Presupposto del patteggiamento è un debito tributario che possa essere pagato
La sentenza n. 1582 della Cassazione, depositata ieri, ha ribadito alcuni principi in tema di rapporto tra “patteggiamento” e pagamento del debito tributario.
Ai sensi dell’art. 13-bis comma 2 del DLgs. 74/2000, l’applicazione della pena ex art. 444 c.p.p. può essere chiesta dalle parti solo quando, prima della dichiarazione di apertura del dibattimento di primo grado, i debiti tributari, comprese sanzioni amministrative e interessi, sono stati estinti mediante integrale pagamento degli importi dovuti, anche a seguito delle speciali procedure conciliative e di adesione all’accertamento previste dalle norme tributarie, nonché il ravvedimento operoso. Restano, ovviamente, salve le ipotesi in cui il pagamento del debito rilevi come causa di non punibilità ai sensi dell’art. 13 del DLgs. 74/2000.
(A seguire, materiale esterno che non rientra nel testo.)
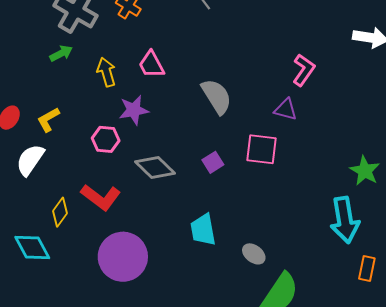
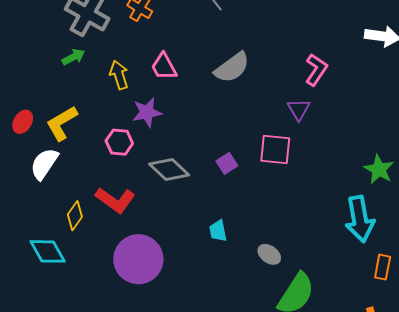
gray semicircle: (217, 96) -> (232, 67), moved, turned 87
purple triangle: (286, 109) -> (299, 109), turned 45
yellow L-shape: (48, 119) -> (62, 123), size x1.4
cyan trapezoid: (203, 230) -> (218, 231), size x0.7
Presupposto logico, prima ancora che giuridico, della condizione di accessibilità al patteggiamento è che le condotte determinino un debito tributario a carico del loro autore che questi possa assolvere.
Di conseguenza la condizione di ammissibilità del patteggiamento non è applicabile in relazione ai reati, quali l’emissione di fatture per operazioni inesistenti (art. 8 del DLgs. 74/2000), che sussistono pur in assenza di un’evasione di imposta, e quello di distruzione od occultamento delle scritture contabili (art. 10 del DLgs. 74/2000), la cui consumazione prescinde dall’evasione, tanto che in relazione a tali fattispecie non è stata ritenuta configurabile la circostanza attenuante di cui al comma 1 del medesimo art. 13-bis del DLgs. 74/2000 (Cass. n. 9883/2020).